[Stored data entries]
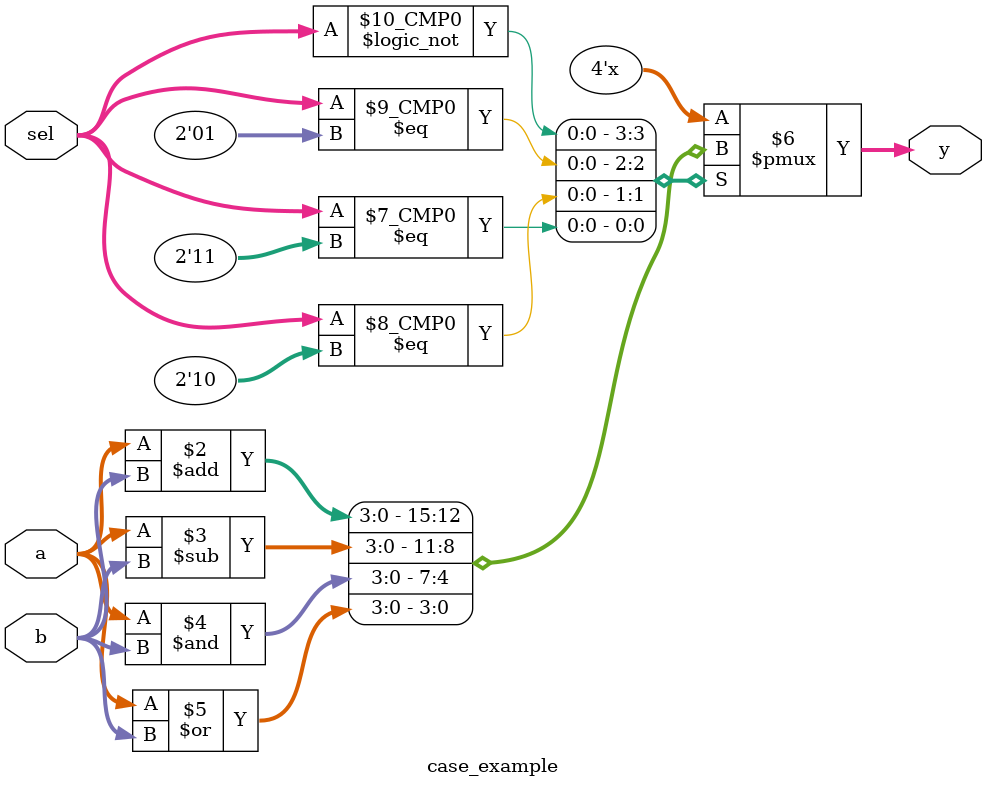
<source format=v>
module case_example(input [1:0] sel, input [3:0] a, b, output reg [3:0] y);

  always @(*) begin
    case (sel)
      2'b00: y = a + b;  
      2'b01: y = a - b;  
      2'b10: y = a & b;   
      2'b11: y = a | b;  
      default: y = 4'b0000;
    endcase
  end

endmodule

</source>
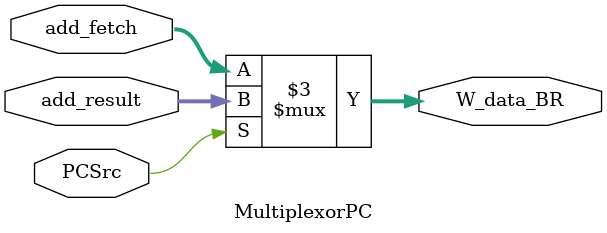
<source format=v>
module MultiplexorPC (
	input [31:0] add_fetch,
	input [31:0] add_result,
	input PCSrc,
	output reg [31:0] W_data_BR
);

always @* begin
	if (PCSrc) begin
		W_data_BR <= add_result;
	end
	else begin
		W_data_BR <= add_fetch;
	end
end

endmodule


</source>
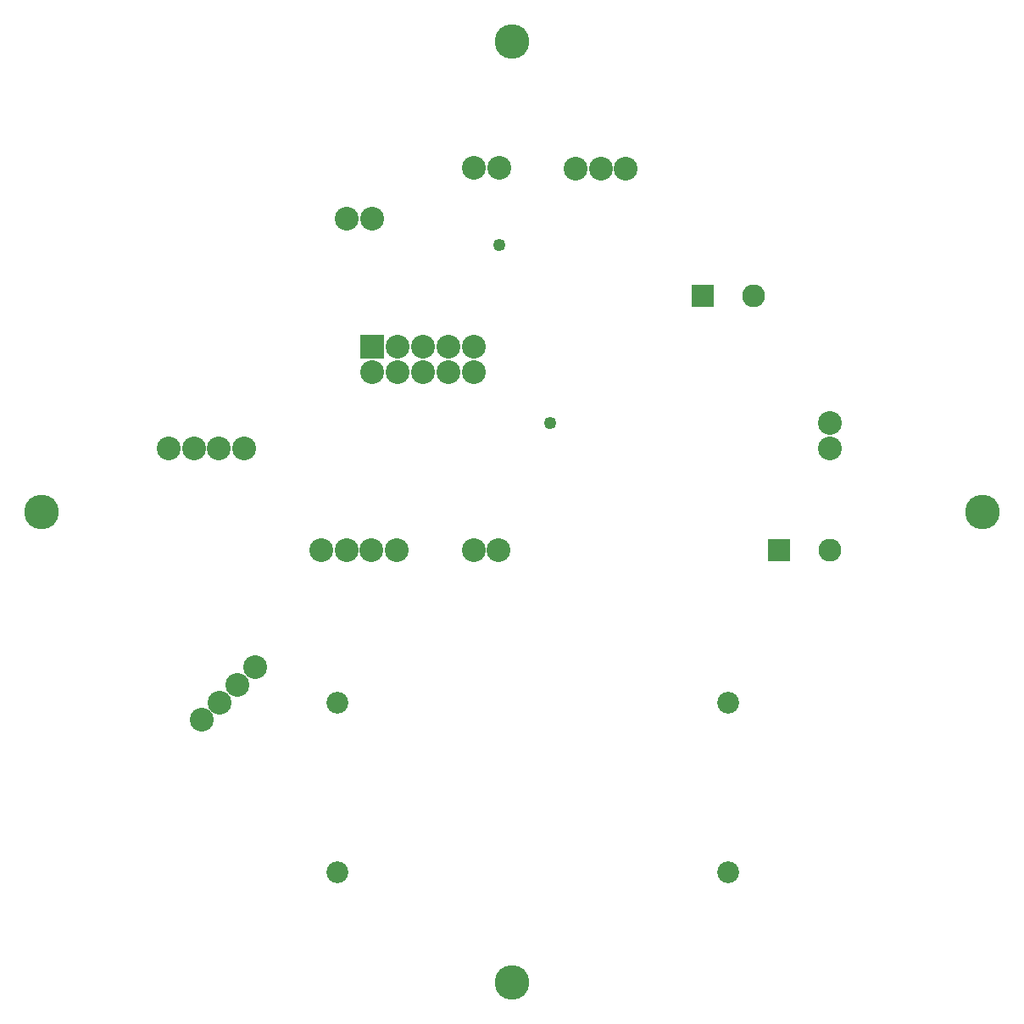
<source format=gbs>
G04 MADE WITH FRITZING*
G04 WWW.FRITZING.ORG*
G04 DOUBLE SIDED*
G04 HOLES PLATED*
G04 CONTOUR ON CENTER OF CONTOUR VECTOR*
%ASAXBY*%
%FSLAX23Y23*%
%MOIN*%
%OFA0B0*%
%SFA1.0B1.0*%
%ADD10C,0.085433*%
%ADD11C,0.090000*%
%ADD12C,0.049370*%
%ADD13C,0.093307*%
%ADD14C,0.135984*%
%ADD15R,0.090000X0.090000*%
%ADD16R,0.093307X0.093307*%
%LNMASK0*%
G90*
G70*
G54D10*
X1281Y1231D03*
X1281Y562D03*
X2817Y1231D03*
X2817Y562D03*
G54D11*
X3017Y1831D03*
X3217Y1831D03*
G54D12*
X2117Y2331D03*
G54D13*
X618Y2231D03*
X717Y2231D03*
X815Y2231D03*
X914Y2231D03*
X618Y2231D03*
X717Y2231D03*
X815Y2231D03*
X914Y2231D03*
X747Y1162D03*
X817Y1231D03*
X886Y1301D03*
X956Y1371D03*
X2415Y3331D03*
X2317Y3331D03*
X2218Y3331D03*
X1218Y1831D03*
X1317Y1831D03*
X1415Y1831D03*
X1514Y1831D03*
X3217Y2330D03*
X3217Y2231D03*
X1915Y1831D03*
X1817Y1831D03*
X1416Y3132D03*
X1317Y3132D03*
X1916Y3332D03*
X1817Y3332D03*
G54D12*
X1917Y3031D03*
G54D13*
X1417Y2531D03*
X1517Y2531D03*
X1617Y2531D03*
X1717Y2531D03*
X1817Y2531D03*
X1417Y2631D03*
X1517Y2631D03*
X1617Y2631D03*
X1717Y2631D03*
X1817Y2631D03*
X1417Y2531D03*
X1517Y2531D03*
X1617Y2531D03*
X1717Y2531D03*
X1817Y2531D03*
X1417Y2631D03*
X1517Y2631D03*
X1617Y2631D03*
X1717Y2631D03*
X1817Y2631D03*
G54D11*
X2717Y2831D03*
X2917Y2831D03*
X2717Y2831D03*
X2917Y2831D03*
G54D14*
X1968Y3830D03*
X3818Y1980D03*
X1968Y130D03*
X118Y1980D03*
G54D15*
X3017Y1831D03*
G54D16*
X1417Y2631D03*
X1417Y2631D03*
G54D15*
X2717Y2831D03*
X2717Y2831D03*
G04 End of Mask0*
M02*
</source>
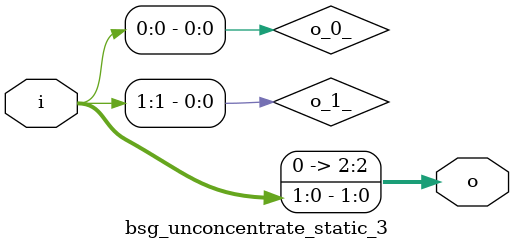
<source format=v>

module bsg_unconcentrate_static_3
(
  i,
  o
);

  input [1:0] i;
  output [2:0] o;
  wire [2:0] o;
  wire o_1_,o_0_;
  assign o[2] = 1'b0;
  assign o_1_ = i[1];
  assign o[1] = o_1_;
  assign o_0_ = i[0];
  assign o[0] = o_0_;

endmodule
</source>
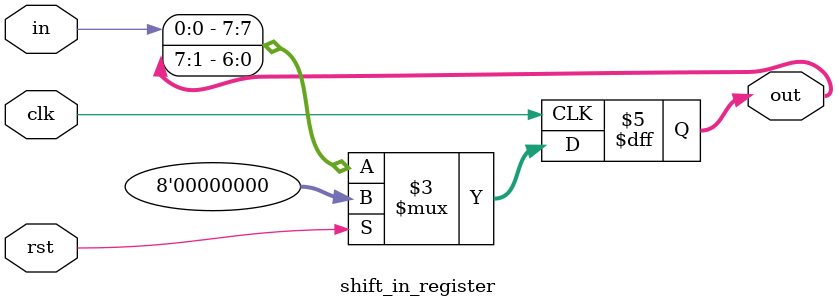
<source format=v>
`timescale 1ns / 1ps
module shift_in_register(
    input in,
    input rst,
    input clk,
    output reg[7:0] out
);
    always @(posedge clk) begin
        if(rst) begin   //if reset is asserted, output is 0
            out=0;
        end
        else begin
            out={in,out[7:1]};  // shift in the new bit on the msb side, drop the lsb
        end
    end
endmodule
</source>
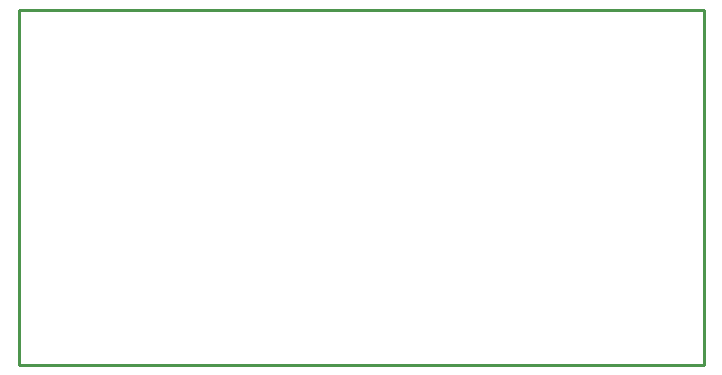
<source format=gko>
%FSLAX42Y42*%
%MOMM*%
G71*
G01*
G75*
%ADD10R,0.75X0.75*%
%ADD11R,0.90X0.90*%
%ADD12R,0.90X1.30*%
%ADD13O,4.00X2.00*%
%ADD14R,1.25X0.90*%
%ADD15R,2.55X0.90*%
%ADD16R,1.00X0.50*%
%ADD17R,1.25X0.50*%
%ADD18O,2.00X0.50*%
%ADD19R,2.00X0.50*%
%ADD20R,1.50X1.25*%
%ADD21R,1.30X0.90*%
%ADD22R,1.25X1.25*%
%ADD23R,1.00X1.00*%
%ADD24C,0.50*%
%ADD25C,1.00*%
%ADD26C,2.00*%
%ADD27C,0.25*%
%ADD28C,0.75*%
%ADD29R,5.58X4.55*%
%ADD30R,5.58X4.58*%
%ADD31R,5.58X4.53*%
%ADD32R,5.97X4.65*%
%ADD33R,5.97X4.65*%
%ADD34R,5.97X4.65*%
%ADD35C,2.50*%
%ADD36C,1.50*%
%ADD37O,1.52X1.02*%
%ADD38C,3.50*%
%ADD39R,0.95X0.95*%
%ADD40R,1.10X1.10*%
%ADD41R,1.10X1.50*%
%ADD42O,4.20X2.20*%
%ADD43R,1.45X1.10*%
%ADD44R,2.75X1.10*%
%ADD45R,1.20X0.70*%
%ADD46R,1.45X0.70*%
%ADD47O,2.20X0.70*%
%ADD48R,2.20X0.70*%
%ADD49R,1.70X1.45*%
%ADD50R,1.50X1.10*%
%ADD51R,1.45X1.45*%
%ADD52R,1.20X1.20*%
%ADD53C,2.70*%
%ADD54C,1.70*%
%ADD55O,1.73X1.22*%
%ADD56C,3.70*%
%ADD57C,0.25*%
D57*
X0Y0D02*
Y3000D01*
X5800D01*
Y0D02*
Y3000D01*
X0Y0D02*
X5800D01*
M02*

</source>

(WHAT IS NEEDED)
Although the records above contain pictures, output every line exactly and leave the pictures out.

(TASK RESPONSE)
<source format=v>
module case_example(input [1:0] sel, input [3:0] a, b, output reg [3:0] y);

  always @(*) begin
    case (sel)
      2'b00: y = a + b;  
      2'b01: y = a - b;  
      2'b10: y = a & b;   
      2'b11: y = a | b;  
      default: y = 4'b0000;
    endcase
  end

endmodule

</source>
<source format=v>
module MultiplexorPC (
	input [31:0] add_fetch,
	input [31:0] add_result,
	input PCSrc,
	output reg [31:0] W_data_BR
);

always @* begin
	if (PCSrc) begin
		W_data_BR <= add_result;
	end
	else begin
		W_data_BR <= add_fetch;
	end
end

endmodule


</source>
<source format=gbs>
G04 MADE WITH FRITZING*
G04 WWW.FRITZING.ORG*
G04 DOUBLE SIDED*
G04 HOLES PLATED*
G04 CONTOUR ON CENTER OF CONTOUR VECTOR*
%ASAXBY*%
%FSLAX23Y23*%
%MOIN*%
%OFA0B0*%
%SFA1.0B1.0*%
%ADD10C,0.085433*%
%ADD11C,0.090000*%
%ADD12C,0.049370*%
%ADD13C,0.093307*%
%ADD14C,0.135984*%
%ADD15R,0.090000X0.090000*%
%ADD16R,0.093307X0.093307*%
%LNMASK0*%
G90*
G70*
G54D10*
X1281Y1231D03*
X1281Y562D03*
X2817Y1231D03*
X2817Y562D03*
G54D11*
X3017Y1831D03*
X3217Y1831D03*
G54D12*
X2117Y2331D03*
G54D13*
X618Y2231D03*
X717Y2231D03*
X815Y2231D03*
X914Y2231D03*
X618Y2231D03*
X717Y2231D03*
X815Y2231D03*
X914Y2231D03*
X747Y1162D03*
X817Y1231D03*
X886Y1301D03*
X956Y1371D03*
X2415Y3331D03*
X2317Y3331D03*
X2218Y3331D03*
X1218Y1831D03*
X1317Y1831D03*
X1415Y1831D03*
X1514Y1831D03*
X3217Y2330D03*
X3217Y2231D03*
X1915Y1831D03*
X1817Y1831D03*
X1416Y3132D03*
X1317Y3132D03*
X1916Y3332D03*
X1817Y3332D03*
G54D12*
X1917Y3031D03*
G54D13*
X1417Y2531D03*
X1517Y2531D03*
X1617Y2531D03*
X1717Y2531D03*
X1817Y2531D03*
X1417Y2631D03*
X1517Y2631D03*
X1617Y2631D03*
X1717Y2631D03*
X1817Y2631D03*
X1417Y2531D03*
X1517Y2531D03*
X1617Y2531D03*
X1717Y2531D03*
X1817Y2531D03*
X1417Y2631D03*
X1517Y2631D03*
X1617Y2631D03*
X1717Y2631D03*
X1817Y2631D03*
G54D11*
X2717Y2831D03*
X2917Y2831D03*
X2717Y2831D03*
X2917Y2831D03*
G54D14*
X1968Y3830D03*
X3818Y1980D03*
X1968Y130D03*
X118Y1980D03*
G54D15*
X3017Y1831D03*
G54D16*
X1417Y2631D03*
X1417Y2631D03*
G54D15*
X2717Y2831D03*
X2717Y2831D03*
G04 End of Mask0*
M02*
</source>
<source format=v>

module bsg_unconcentrate_static_3
(
  i,
  o
);

  input [1:0] i;
  output [2:0] o;
  wire [2:0] o;
  wire o_1_,o_0_;
  assign o[2] = 1'b0;
  assign o_1_ = i[1];
  assign o[1] = o_1_;
  assign o_0_ = i[0];
  assign o[0] = o_0_;

endmodule
</source>
<source format=v>
`timescale 1ns / 1ps
module shift_in_register(
    input in,
    input rst,
    input clk,
    output reg[7:0] out
);
    always @(posedge clk) begin
        if(rst) begin   //if reset is asserted, output is 0
            out=0;
        end
        else begin
            out={in,out[7:1]};  // shift in the new bit on the msb side, drop the lsb
        end
    end
endmodule
</source>
<source format=gko>
%FSLAX42Y42*%
%MOMM*%
G71*
G01*
G75*
%ADD10R,0.75X0.75*%
%ADD11R,0.90X0.90*%
%ADD12R,0.90X1.30*%
%ADD13O,4.00X2.00*%
%ADD14R,1.25X0.90*%
%ADD15R,2.55X0.90*%
%ADD16R,1.00X0.50*%
%ADD17R,1.25X0.50*%
%ADD18O,2.00X0.50*%
%ADD19R,2.00X0.50*%
%ADD20R,1.50X1.25*%
%ADD21R,1.30X0.90*%
%ADD22R,1.25X1.25*%
%ADD23R,1.00X1.00*%
%ADD24C,0.50*%
%ADD25C,1.00*%
%ADD26C,2.00*%
%ADD27C,0.25*%
%ADD28C,0.75*%
%ADD29R,5.58X4.55*%
%ADD30R,5.58X4.58*%
%ADD31R,5.58X4.53*%
%ADD32R,5.97X4.65*%
%ADD33R,5.97X4.65*%
%ADD34R,5.97X4.65*%
%ADD35C,2.50*%
%ADD36C,1.50*%
%ADD37O,1.52X1.02*%
%ADD38C,3.50*%
%ADD39R,0.95X0.95*%
%ADD40R,1.10X1.10*%
%ADD41R,1.10X1.50*%
%ADD42O,4.20X2.20*%
%ADD43R,1.45X1.10*%
%ADD44R,2.75X1.10*%
%ADD45R,1.20X0.70*%
%ADD46R,1.45X0.70*%
%ADD47O,2.20X0.70*%
%ADD48R,2.20X0.70*%
%ADD49R,1.70X1.45*%
%ADD50R,1.50X1.10*%
%ADD51R,1.45X1.45*%
%ADD52R,1.20X1.20*%
%ADD53C,2.70*%
%ADD54C,1.70*%
%ADD55O,1.73X1.22*%
%ADD56C,3.70*%
%ADD57C,0.25*%
D57*
X0Y0D02*
Y3000D01*
X5800D01*
Y0D02*
Y3000D01*
X0Y0D02*
X5800D01*
M02*

</source>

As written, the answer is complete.